SEC Alleges Insider Trading by Two Friends in Advance of the Acquisition of The Shaw Group Inc.

On April 3, the Securities and Exchange Commission brought a lawsuit against Walter Wagner and Alexander Osborn, alleging that the two friends realized almost $1 million in profits by illegally trading securities of The Shaw Group Inc. in advance of its acquisition by Chicago Bridge & Iron Company, N.V. 

According to the SEC, Wagner received material, non-public information about the acquisition from his former classmate John Femenia, an associate at a large investment bank, who learned of the transaction in the course of his employment. The SEC alleged that Wagner traded on the tip and purchased Shaw equity and short-term call options, and that Wagner tipped his friend Osborn, who then did the same.   

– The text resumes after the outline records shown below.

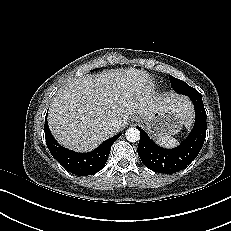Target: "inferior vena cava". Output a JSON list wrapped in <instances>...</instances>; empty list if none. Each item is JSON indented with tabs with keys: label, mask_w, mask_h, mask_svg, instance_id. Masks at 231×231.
<instances>
[{
	"label": "inferior vena cava",
	"mask_w": 231,
	"mask_h": 231,
	"mask_svg": "<svg viewBox=\"0 0 231 231\" xmlns=\"http://www.w3.org/2000/svg\"><path fill=\"white\" fill-rule=\"evenodd\" d=\"M122 127H123L122 122L118 120H113L108 124L109 130H111L114 133L120 131Z\"/></svg>",
	"instance_id": "1"
}]
</instances>
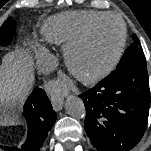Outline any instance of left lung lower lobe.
<instances>
[{
  "mask_svg": "<svg viewBox=\"0 0 151 151\" xmlns=\"http://www.w3.org/2000/svg\"><path fill=\"white\" fill-rule=\"evenodd\" d=\"M86 108L85 130L98 151H126L141 140L150 105L146 64L111 72L79 95Z\"/></svg>",
  "mask_w": 151,
  "mask_h": 151,
  "instance_id": "left-lung-lower-lobe-1",
  "label": "left lung lower lobe"
}]
</instances>
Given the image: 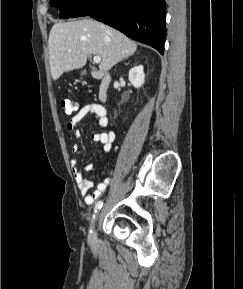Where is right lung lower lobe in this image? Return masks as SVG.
<instances>
[{"label":"right lung lower lobe","instance_id":"98d812e1","mask_svg":"<svg viewBox=\"0 0 243 289\" xmlns=\"http://www.w3.org/2000/svg\"><path fill=\"white\" fill-rule=\"evenodd\" d=\"M80 16H90L164 52L165 0H89L70 17Z\"/></svg>","mask_w":243,"mask_h":289}]
</instances>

On July 30, 2012, after Chicago Bridge announced its agreement to acquire Shaw, Shaw’s stock price increased 55 percent over the prior day’s closing price. The complaint asserts that Wagner and Osborn then sold their Shaw equities and call options and reaped profits of $517,784 and $439,830, respectively.   

The SEC alleged that the acts violate Section 10(b) of the Securities Exchange Act of 1934 and Rule 10b-5 thereunder. Wagner agreed to settle by disgorging his illicit profit plus interest, paying a civil penalty to be determined at a later date, and consenting to an injunction against further violations. The SEC litigation against Osborn is ongoing. 

Securities and Exchange Commission v. Wagner, C.A. No. 8:14-cv-01036 (D. Md. Apr. 3, 2014).

DISCLAIMER: Because of the generality of this update, the information provided herein may not be applicable in all situations and should not be acted upon without specific legal advice based on particular situations.